I’ve missed so many milestones, especially lately and with Charlotte, that I just can’t even keep track anymore. How do some people keep up? She’s 1 month away from her 3rd birthday and I just can’t get enough of her. I pull her from her bed at night just to hold her close and smell her hair and baby soft skin. She’s my baby. And soon to be my middle child. Gah, just the word “middle child” scares me. I hope she never feels like she was pushed aside. Like she’s not enough. Like she wasn’t baby because oh my goodness is she 100% mommy’s girl. She always has been. And I hope she wants to always be close to me. I hope she always wants to sleep with my blanket just to smell my smell. I hope she needs nighttime snuggles forever. I hope she always gives me that look of unconditional love. I hope she always knows how much I absolutely wholeheartedly adore her, every quirky and hilarious little part of her. I hope that us having a baby in a few months doesn’t break her heart. If it does, mine will break too.
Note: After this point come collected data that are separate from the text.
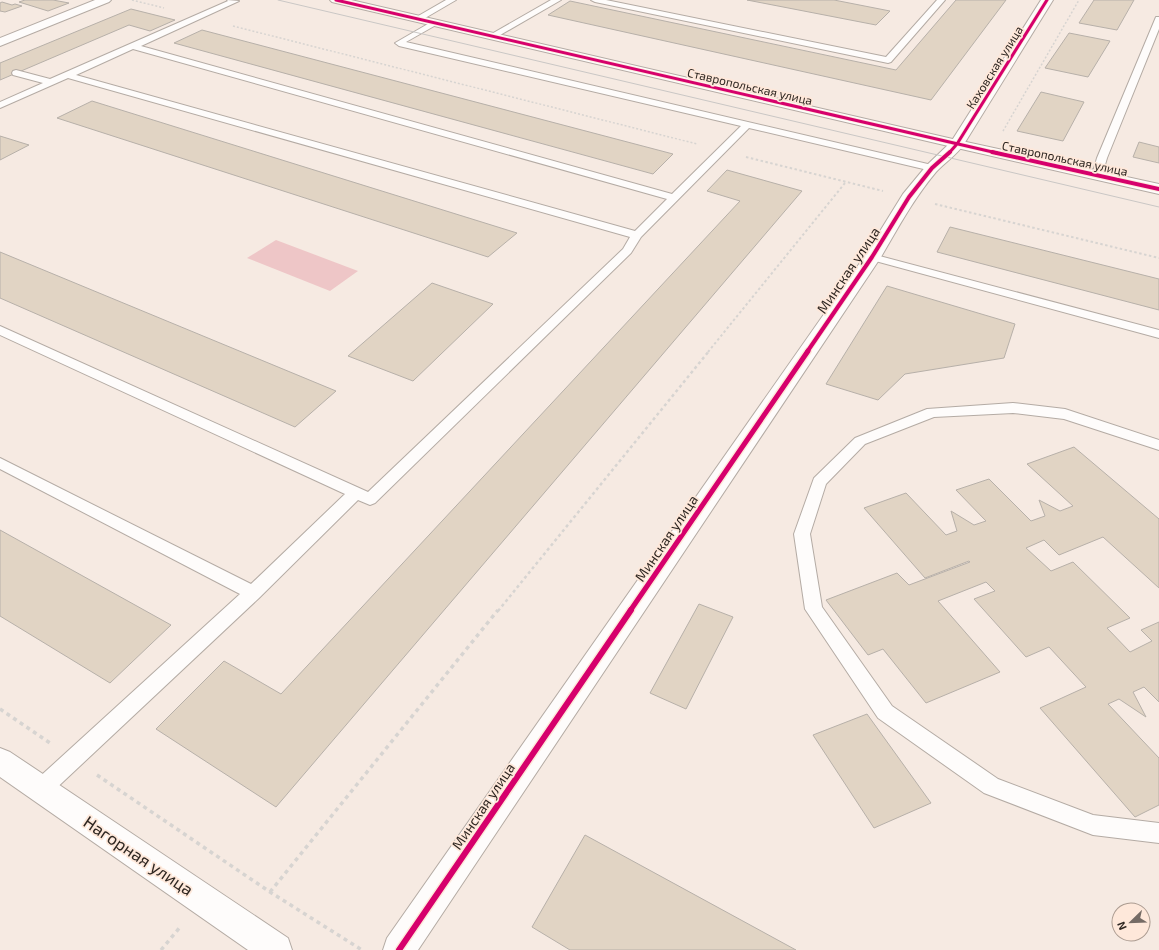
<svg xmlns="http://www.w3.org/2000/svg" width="1159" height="950" viewBox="0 0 1159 950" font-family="'Exo 2',sans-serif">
<rect width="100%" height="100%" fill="#f6eae2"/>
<path fill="#eec6c7" d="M276,240L358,271L330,291L247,258Z"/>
<path fill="#e1d4c4" stroke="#b7b0a9" d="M25,0H53L69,3L48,11L19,2Z
M747,0H834L890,11L876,25Z
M956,0H1006L931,100L548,15L570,1L896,70Z
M1094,0H1134L1117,30L1079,23Z
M2,2L12,5L15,4L22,6L5,12L0,11V3Z
M131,9L175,20L150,31L129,25L0,80V63Z
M202,30L673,154L653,174L174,43Z
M1069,33L1110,41L1088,77L1045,68Z
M1041,92L1084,102L1063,141L1017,131Z
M92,101L517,233L488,257L57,118Z
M0,136L29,145L0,160Z
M1139,142L1159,147V163L1133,157Z
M727,170L802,191L276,807L156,729L224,661L281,694L740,201L707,191Z
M950,227L1159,279V310L937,252Z
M0,252L336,391L295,427L0,298Z
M432,283L493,304L413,381L348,356Z
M887,286L1015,324L1004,358L905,374L878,400L826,384Z
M1074,447L1159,519V588L1103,537L1059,555L1044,540L1026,548L1051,571L1073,562L1130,618L1107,628L1130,652L1152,641L1141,630L1159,622V702L1144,687L1133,692L1146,717L1119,699L1108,704L1159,758V805L1135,817L1040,708L1086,687L1049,647L1026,657L974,599L995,591L986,582L938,601L1000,672L926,703L883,649L868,655L826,600L897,573L909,585L970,562L969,561L925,578L864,508L906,493L946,535L957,531L951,511L974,525L986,521L956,490L989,479L1031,521L1045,516L1039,500L1060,511L1073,506L1027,464Z
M0,530L171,625L110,683L0,616Z
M699,604L733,617L686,709L650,693Z
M867,714L931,803L874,828L813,735Z
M585,835L796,950H570L532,927Z"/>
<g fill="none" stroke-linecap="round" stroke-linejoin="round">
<defs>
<path id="service" d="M227,0L239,1L141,46L672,194L741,126L399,46L395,43L433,21H436V25L406,42L932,165L937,168L932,171L749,128L641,237L631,253L375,503L370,505L358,500L259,598L49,795L42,797L35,795L32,788L35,781L240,594L0,469V458L251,584L345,494L0,335V326L368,492L623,249L630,237L68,78L0,108V102L43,83L13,75L12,73L13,71L16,70L50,79L228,1ZM133,49L667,199L635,231L76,75Z
M446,0H456L420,21H414L413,19Z
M551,0H561L495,38H492L488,36Z
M591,0H606L886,57L937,0H945L891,62L888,63L595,2Z
M1156,17H1159V29L1107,158L1102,175L1097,178L1093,177L1092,175L1097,158Z
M872,254L1159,330V338L868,259L866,257L868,255Z
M1013,403L1065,409L1159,440V450L1064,419L1013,413L934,417L865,444L826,484L810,534L822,607L892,706L998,779L1093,815L1159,823V843L1093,835L984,793L878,718L805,609L794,534L814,478L855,438L927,409Z"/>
<path id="minor" d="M95,0H111L109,2L0,46V38Z
M1041,0H1053L964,144C957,155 945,162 936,172C914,198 898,228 881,257L418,950H383L387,938L864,257L903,194L927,165L951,142Z
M0,748L10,752L288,938L292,950H248L0,777Z"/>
<path id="tertiary" d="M330,0H351L957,140L1159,184V194L957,148L336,3L332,2Z"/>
</defs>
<use href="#service" stroke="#b4aba4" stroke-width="2"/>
<use href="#minor" stroke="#b4aba4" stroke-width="2"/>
<use href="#tertiary" stroke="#b4aba4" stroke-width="2"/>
<path stroke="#d7d4d1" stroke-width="1.5" stroke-dasharray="2 2" stroke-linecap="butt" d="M132,0L164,8
M233,26L697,144
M1003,131L1079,0"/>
<path stroke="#d7d4d1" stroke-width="2" stroke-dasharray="2.5 2.5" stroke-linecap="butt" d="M746,157L883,191
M935,204L1159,258
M708,352L845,183"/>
<path stroke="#d7d4d1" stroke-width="2.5" stroke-dasharray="3 3" stroke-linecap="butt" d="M498,611L709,351"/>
<path stroke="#d7d4d1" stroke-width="3.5" stroke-dasharray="4 4" stroke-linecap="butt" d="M0,709L50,743
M97,775L270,892L362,950
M270,892L498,610
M161,950L181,926"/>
<use href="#service" fill="#fefcfb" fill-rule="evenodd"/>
<use href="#minor" fill="#fefcfb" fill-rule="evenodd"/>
<use href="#tertiary" fill="#fefcfb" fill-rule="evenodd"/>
<path stroke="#cac7c5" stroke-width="1" d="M278,0L1159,207"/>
<defs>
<path id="cycleway-far3" d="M336,0L997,153
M949,153L957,144L1047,0"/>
<path id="cycleway-far2" d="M992,152L1159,189
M807,352L872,257L909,197L932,168L950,152"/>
<path id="cycleway-far1" d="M630,611L808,351"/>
<path id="cycleway" d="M399,950L631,610"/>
</defs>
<use href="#cycleway-far3" stroke="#fee8da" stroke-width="4.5"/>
<use href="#cycleway-far2" stroke="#fee8da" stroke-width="6"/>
<use href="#cycleway-far1" stroke="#fee8da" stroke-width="8"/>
<use href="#cycleway" stroke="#fee8da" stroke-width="9"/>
<use href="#cycleway-far3" stroke="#d6006c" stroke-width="3"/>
<use href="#cycleway-far2" stroke="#d6006c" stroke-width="4"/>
<use href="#cycleway-far1" stroke="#d6006c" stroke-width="5"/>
<use href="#cycleway" stroke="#d6006c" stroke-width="6"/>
</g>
<g text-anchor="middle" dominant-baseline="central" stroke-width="3.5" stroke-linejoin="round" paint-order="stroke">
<g font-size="12" fill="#2f2722" stroke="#fee8da">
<text transform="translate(994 67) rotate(-58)">Каховская улица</text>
<text transform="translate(750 86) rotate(13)">Ставропольская улица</text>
<text transform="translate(1065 158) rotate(12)">Ставропольская улица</text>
</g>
<g font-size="14" fill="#2f2722" stroke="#fee8da">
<text transform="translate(848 270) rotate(-56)">Минская улица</text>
<text transform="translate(666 538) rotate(-56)">Минская улица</text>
<text transform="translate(483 806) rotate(-56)">Минская улица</text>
</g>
<g font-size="17" fill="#2f2722" stroke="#fee8da">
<text transform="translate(139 855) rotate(34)">Нагорная улица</text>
</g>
</g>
<g transform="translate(1131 922) rotate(247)"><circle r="19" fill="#fee8da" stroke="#ab9b90"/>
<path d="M0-3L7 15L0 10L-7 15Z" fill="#756b65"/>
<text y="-6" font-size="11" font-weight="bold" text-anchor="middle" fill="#2f2722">N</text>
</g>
</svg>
Cam is over four and a half now. In just a few months she’ll be 5. FIVE?? I am amazed at the little mother hen she’s becoming. I’m amazed at her ability to understand what’s really going on. Her curiosity about things in life like why crocodiles are like dinosaurs, and how do jellyfish breathe underwater, and if our bird is a boy where is his boy part? She is so imaginative. Pretends to be a dragon each and every day. Loves to play with anything she can get her hands on and loves to please us more now than ever. She’s mellow, she’s peaceful, she’s kind. She loves to help her sister. But she needs her space too. She will try her veggies not because she gets dessert but because I made them and she wants me to be happy. She makes me a card out of nowhere just to say “thank you” for taking them to the candy store. How does a child of her age and size have so much empathy? How does she know to say the things she says? How did I get so fortunate to get blessed with someone like this for a daughter.
I can’t imagine feeling more blessed or proud of my girls. I never would have dreamed that I would one day have 3 girls. I was such a tomboy growing up and always assumed I would have a boy one day. I don’t know girly things. I missed the sleepover that taught makeup and hair. I haven’t a clue about fashion. I am too frugal to love shopping. I struggle in the kitchen and do a terrible job painting nails. But somehow, I now can’t even imagine how I was so fortunate to get girls..and ALL girls at that. I know we’ve got it coming when we’ve got 3 teenage girls in the house and then 3 college tuitions and 3 weddings. Ugh don’t even get me started thinking about the BOYS that will come over… But that’s all okay. These girls make me so proud. They are so sweet. So kind. So precious. I am witnessing a sister bond now that literally takes my breath away. They are so amazing.